PARTS OF THE EXERCISE:
1. In the passage on handoff prediction, what value is chosen for λ for the time-series data representing the frequency of handoff sequences?
2. The passage on handoff prediction defines ARIMA with three order parameters. List each parameter and the part of the model it refers to.
3. Extend the passage on handoff prediction, beginning after its final sentence.

TEXT SHOWN:
-------------------------

IMAs are typically used in forecasting time-series data and can be derived from the more general AutoRegressive Integrated Moving Average (ARIMA) model. ARIMA is defined as ARIMA (pdq), where p, d, and q refer to the order of the autoregressive, the differencing, and the moving average parts of the model, respectively. Exponential Weighted Moving Average (EWMA) is equivalent to ARIMA (0, 1, 1) [16, 17] and is much simpler to formulate than the general ARIMA model. The predicted frequency of each HS for the next period \(t+1,\overline{z}_{t+1}\), can be defined by the following EWMA:
$$ \overline{z}_{t+1}=(1-\lambda)\overline{z}_t+\lambda z_t, $$
where zt is the frequency of the handoff sequence during the current period \(t,\,\overline{z}_{t}\) is the predicted frequency of the handoff sequence in the current period t, and λ is the smoothing factor 0 < λ < 1. t represents the minimum time interval for the time series data (i.e., t = 1 min). The parameter λ determines the characteristic of the EWMA model and is typically chosen experimentally. Based on our analysis of the simulated networks (see Sect. 4), λ for the time-series data representing the frequency of handoff sequences is chosen to be 0.1. Although EWMA does not rely on a full statistical analysis, this simple model gives results that are relatively close to ones from ARIMA.
The IMA structure is shown in Fig. 6, which is essentially a three-dimensional structure. HSmatch and ToDi are used to index the first two dimensions of the IMA structure. This results in a set of EWMAs, i.e., \(\overline{z}_{t+1}\), which corresponds to a particular group’s (Gi) time-of-day characteristics (ToDi). Each element in the last dimension is indexed by τj corresponding to a particular time segment containing a set EWMAs \(\langle \overline{z}^{{\rm med}}_{t+1}, \overline{z}^{{\rm long}}_{t+1}\rangle_c\), where \(\overline{z}^{{\rm med}}_{t+1}\) and \(\overline{z}^{{\rm long}}_{t+1}\) represent EWMAs for medium and long durations, respectively, and c represents the predicted cell. Then, uPL from the HS Table is prioritized based on these EWMAs to generate oPLmed and oPLlong.
Fig. 6

The IMA structure

3.2.3 Dynamic group formation

Separate IMAs are maintained for different user groups. Groups that are formed statically are referred to as parent groups. Child groups can be dynamically formed from a parent group by applying heuristics to a set of MSs that suffer from a high misprediction rate, which can be cause by differences or changes in mobility behaviors within the group. In order to gather the necessary information, each MS keeps track of and submits its average 1st prediction accuracy, μ, to the BMP server at the end of each period T. If the server detects a set of MSs in a group Gi with their average 1st prediction accuracies lower than the threshold \(\rho_i=\mu_i-0.5\sigma_i\), where μi and σi represent the average and standard deviation of the 1st prediction accuracy for the group Gi during the last period T, a new child group Gi is formed with its own ToDi. This will improve the prediction accuracy for those set of MSs. However, if a set of MSs within this newly formed child group still suffer from high misprediction rate, i.e., their average 1st prediction accuracies are lower than ρi of the parent group, then these MSs rejoin their parent group. After rejoining their parent group, if these MSs as well as other MSs continue to suffer from high misprediction rate, they will form their own child group. This process repeats every period T. In order to reduce the processing load, the number of MSs in a group must be more than some threshold M based on the traffic characteristics of the network and capability of the server.

-------------------------

SOURCE MATERIAL:

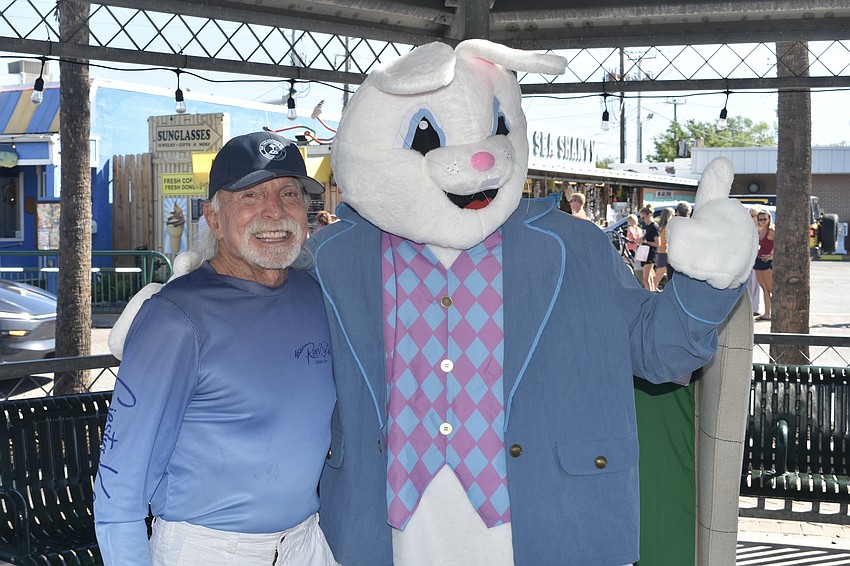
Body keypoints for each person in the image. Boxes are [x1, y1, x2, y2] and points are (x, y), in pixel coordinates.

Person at [94, 131, 338, 566]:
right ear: (213, 217)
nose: (275, 211)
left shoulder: (317, 295)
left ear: (308, 213)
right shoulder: (173, 318)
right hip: (210, 550)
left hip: (308, 543)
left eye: (289, 193)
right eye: (249, 196)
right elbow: (119, 494)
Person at [754, 210, 775, 320]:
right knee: (764, 289)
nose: (762, 221)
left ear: (769, 219)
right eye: (760, 219)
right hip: (758, 261)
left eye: (764, 219)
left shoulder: (771, 231)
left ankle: (774, 312)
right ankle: (767, 313)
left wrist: (772, 256)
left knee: (771, 289)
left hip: (767, 262)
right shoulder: (759, 230)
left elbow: (780, 245)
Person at [639, 204, 660, 291]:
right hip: (646, 254)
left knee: (645, 279)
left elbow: (658, 243)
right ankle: (651, 293)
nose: (643, 220)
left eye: (643, 218)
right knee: (649, 278)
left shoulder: (654, 227)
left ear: (650, 215)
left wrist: (645, 242)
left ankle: (650, 294)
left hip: (650, 254)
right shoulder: (647, 227)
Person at [747, 207, 764, 315]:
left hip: (758, 256)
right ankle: (749, 306)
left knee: (757, 282)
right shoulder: (746, 227)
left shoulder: (761, 229)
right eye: (751, 215)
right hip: (748, 256)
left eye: (754, 215)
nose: (753, 217)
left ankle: (756, 307)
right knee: (748, 282)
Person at [654, 207, 675, 289]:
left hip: (661, 252)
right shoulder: (667, 227)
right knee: (660, 275)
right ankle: (653, 289)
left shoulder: (661, 226)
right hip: (664, 252)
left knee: (660, 275)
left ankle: (654, 289)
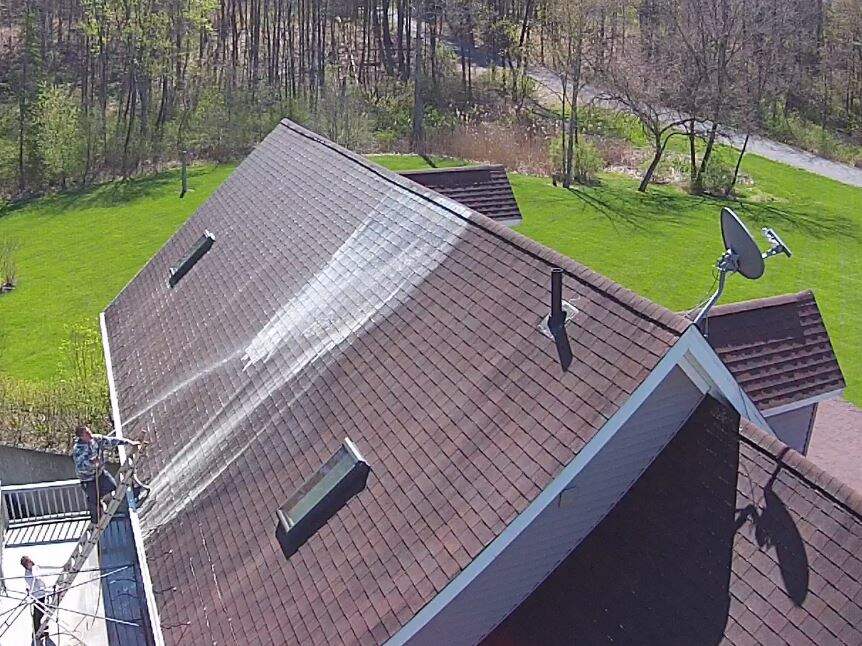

-------------------------

ANSWER SECTION:
1. 0.1

2.
p: the autoregressive part
d: the differencing part
q: the moving average part

3.
3.2.4 Time-of-day characteristic

The time-of-day factor is applied when the prediction accuracy of a group is lower than some threshold for a period of time. This is done by associating a separate time segment τj with its own IMA. The motivation for generating time-segments is to isolate periods when mobility patterns can be better identified. The BMP server does this by keeping track of the prediction accuracy of each group during a period of τmin (e.g., 1 h), which is the minimum time-segment length. If the prediction accuracy of a group Gi is lower than ρi during the last τmin, the server assigns a new IMA to the time-segment. Again, the value of τmin is based on the network traffic and server capability.

3.2.5 Update operations

Different update operations are performed depending on different time periods.

The following operation is performed after each handoff:
  • HS Table Update—A new HS Table entry is allocated and updated when a new handoff sequence is encountered.

  • The following operation is performed after each period t:

  • IMA Structure Updatezt is determined based on the number of times handoff sequences of MSs match with an entry in the HS Table during the current period t. If there are no matches, then zt is 0. Then, \(\overline{z}_{t+1}\) is calculated for the next period t + 1 using Eq. 2. Note that zt is not maintained for a handoff sequence with short durations. This way, any false or unnecessary handoffs are eventually removed from the behavior model.

  • The following operation is performed after each period T:

  • Group Table Update—A MS is always registered to a parent (i.e., static) group. A MS can also be registered to a child group, and unregistered from the child group when they rejoin the parent group. Thus, a MS registered to a child group will also be registered to a parent group. Once a child group is formed, the priority is given to the child group for determining their time-of-day characteristics.

  • The following operation is performed after each period τmin:

  • ToD Update—When IMA values of two consecutive time segments are close together (e.g., closer than 10%) they are combined.

3.3 A distributed implementation

Note that the discussion of BMP thus far has been based on a centralized scheme. However, BMP can also be implemented using a distributed scheme where each AP maintains its own portion of the global mobility history shown in Fig. 4. This can be achieved by relaying next-cell prediction requests using re-association requests. For example, consider again the handoff between cx and cw shown in Fig. 3. After authentication, MS sends reassociation request containing pred_reqIDHSD〉 to cw. Then, cw performs next-cell prediction and returns \(pred\_resp\langle oPL_{\rm med},oPL_{\rm long}\rangle\) as a part of the reassociation response. Finally, cw sends the handoff sequence as a part of either Inter-Access Point Protocol (IAPP) [18] or a vendor specific protocol to cx. After APx receives the handoff sequence, update operations are performed. This allows MSs handing off from cx to obtain the next-cell prediction list.

4 Performance evaluation

This section presents the performance evaluation of the BMP scheme and compares its accuracy and delay results against using only location information, such as our prior work on Global Path Cache (GPC) [14], which has been shown to be superior to Neighbor Graph [12] and Selective Scanning with Caching [13].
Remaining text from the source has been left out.